- [PROBLEM DETAILS]: Copy every line of the listing below word for word, keeping each line and its spelling unchanged.

- [SUPPLIED INFORMATION]:
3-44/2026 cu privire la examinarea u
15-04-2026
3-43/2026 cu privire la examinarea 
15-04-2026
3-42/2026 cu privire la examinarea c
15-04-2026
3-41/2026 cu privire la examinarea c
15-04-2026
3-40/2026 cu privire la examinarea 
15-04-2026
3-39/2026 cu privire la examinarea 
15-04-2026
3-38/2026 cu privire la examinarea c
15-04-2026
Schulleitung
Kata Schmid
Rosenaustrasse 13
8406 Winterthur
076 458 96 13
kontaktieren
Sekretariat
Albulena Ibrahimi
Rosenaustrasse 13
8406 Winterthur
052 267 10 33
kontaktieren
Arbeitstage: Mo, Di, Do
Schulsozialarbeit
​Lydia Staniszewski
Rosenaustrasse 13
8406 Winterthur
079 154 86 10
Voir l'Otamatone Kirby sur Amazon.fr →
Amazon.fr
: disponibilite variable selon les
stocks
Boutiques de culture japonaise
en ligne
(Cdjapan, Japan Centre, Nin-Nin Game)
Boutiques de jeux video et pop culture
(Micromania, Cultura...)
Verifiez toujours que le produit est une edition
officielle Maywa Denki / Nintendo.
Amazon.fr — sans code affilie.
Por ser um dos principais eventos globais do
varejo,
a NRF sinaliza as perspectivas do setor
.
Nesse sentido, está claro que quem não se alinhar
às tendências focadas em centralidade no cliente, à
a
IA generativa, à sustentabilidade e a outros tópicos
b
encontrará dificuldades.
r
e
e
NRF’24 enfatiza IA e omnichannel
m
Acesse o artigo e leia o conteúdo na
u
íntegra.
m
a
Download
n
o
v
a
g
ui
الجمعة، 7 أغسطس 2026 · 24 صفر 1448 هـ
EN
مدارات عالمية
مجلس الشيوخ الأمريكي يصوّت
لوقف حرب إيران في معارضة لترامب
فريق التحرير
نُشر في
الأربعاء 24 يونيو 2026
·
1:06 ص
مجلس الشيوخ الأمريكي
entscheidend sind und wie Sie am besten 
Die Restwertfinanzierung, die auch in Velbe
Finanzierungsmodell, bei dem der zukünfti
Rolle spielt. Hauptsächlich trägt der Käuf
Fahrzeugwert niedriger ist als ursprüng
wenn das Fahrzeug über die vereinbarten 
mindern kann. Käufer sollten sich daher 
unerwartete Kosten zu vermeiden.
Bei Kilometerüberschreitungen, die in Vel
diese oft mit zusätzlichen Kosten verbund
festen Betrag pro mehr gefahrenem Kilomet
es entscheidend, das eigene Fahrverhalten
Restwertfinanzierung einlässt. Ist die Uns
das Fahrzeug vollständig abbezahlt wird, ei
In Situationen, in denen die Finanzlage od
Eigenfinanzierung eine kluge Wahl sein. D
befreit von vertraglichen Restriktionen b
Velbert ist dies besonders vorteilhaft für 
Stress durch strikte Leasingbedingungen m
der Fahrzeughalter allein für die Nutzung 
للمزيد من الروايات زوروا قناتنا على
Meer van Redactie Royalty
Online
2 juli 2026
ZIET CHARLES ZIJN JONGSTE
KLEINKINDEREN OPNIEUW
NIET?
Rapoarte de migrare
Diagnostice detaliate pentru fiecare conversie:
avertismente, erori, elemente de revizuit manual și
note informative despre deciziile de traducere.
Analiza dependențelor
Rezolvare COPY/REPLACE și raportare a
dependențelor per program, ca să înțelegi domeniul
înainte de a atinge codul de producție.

- [ANSWER TO THIS TASK]:
3-44/2026 cu privire la examinarea u
15-04-2026
3-43/2026 cu privire la examinarea 
15-04-2026
3-42/2026 cu privire la examinarea c
15-04-2026
3-41/2026 cu privire la examinarea c
15-04-2026
3-40/2026 cu privire la examinarea 
15-04-2026
3-39/2026 cu privire la examinarea 
15-04-2026
3-38/2026 cu privire la examinarea c
15-04-2026
Schulleitung
Kata Schmid
Rosenaustrasse 13
8406 Winterthur
076 458 96 13
kontaktieren
Sekretariat
Albulena Ibrahimi
Rosenaustrasse 13
8406 Winterthur
052 267 10 33
kontaktieren
Arbeitstage: Mo, Di, Do
Schulsozialarbeit
​Lydia Staniszewski
Rosenaustrasse 13
8406 Winterthur
079 154 86 10
Voir l'Otamatone Kirby sur Amazon.fr →
Amazon.fr
: disponibilite variable selon les
stocks
Boutiques de culture japonaise
en ligne
(Cdjapan, Japan Centre, Nin-Nin Game)
Boutiques de jeux video et pop culture
(Micromania, Cultura...)
Verifiez toujours que le produit est une edition
officielle Maywa Denki / Nintendo.
Amazon.fr — sans code affilie.
Por ser um dos principais eventos globais do
varejo,
a NRF sinaliza as perspectivas do setor
.
Nesse sentido, está claro que quem não se alinhar
às tendências focadas em centralidade no cliente, à
a
IA generativa, à sustentabilidade e a outros tópicos
b
encontrará dificuldades.
r
e
e
NRF’24 enfatiza IA e omnichannel
m
Acesse o artigo e leia o conteúdo na
u
íntegra.
m
a
Download
n
o
v
a
g
ui
الجمعة، 7 أغسطس 2026 · 24 صفر 1448 هـ
EN
مدارات عالمية
مجلس الشيوخ الأمريكي يصوّت
لوقف حرب إيران في معارضة لترامب
فريق التحرير
نُشر في
الأربعاء 24 يونيو 2026
·
1:06 ص
مجلس الشيوخ الأمريكي
entscheidend sind und wie Sie am besten 
Die Restwertfinanzierung, die auch in Velbe
Finanzierungsmodell, bei dem der zukünfti
Rolle spielt. Hauptsächlich trägt der Käuf
Fahrzeugwert niedriger ist als ursprüng
wenn das Fahrzeug über die vereinbarten 
mindern kann. Käufer sollten sich daher 
unerwartete Kosten zu vermeiden.
Bei Kilometerüberschreitungen, die in Vel
diese oft mit zusätzlichen Kosten verbund
festen Betrag pro mehr gefahrenem Kilomet
es entscheidend, das eigene Fahrverhalten
Restwertfinanzierung einlässt. Ist die Uns
das Fahrzeug vollständig abbezahlt wird, ei
In Situationen, in denen die Finanzlage od
Eigenfinanzierung eine kluge Wahl sein. D
befreit von vertraglichen Restriktionen b
Velbert ist dies besonders vorteilhaft für 
Stress durch strikte Leasingbedingungen m
der Fahrzeughalter allein für die Nutzung 
للمزيد من الروايات زوروا قناتنا على
Meer van Redactie Royalty
Online
2 juli 2026
ZIET CHARLES ZIJN JONGSTE
KLEINKINDEREN OPNIEUW
NIET?
Rapoarte de migrare
Diagnostice detaliate pentru fiecare conversie:
avertismente, erori, elemente de revizuit manual și
note informative despre deciziile de traducere.
Analiza dependențelor
Rezolvare COPY/REPLACE și raportare a
dependențelor per program, ca să înțelegi domeniul
înainte de a atinge codul de producție.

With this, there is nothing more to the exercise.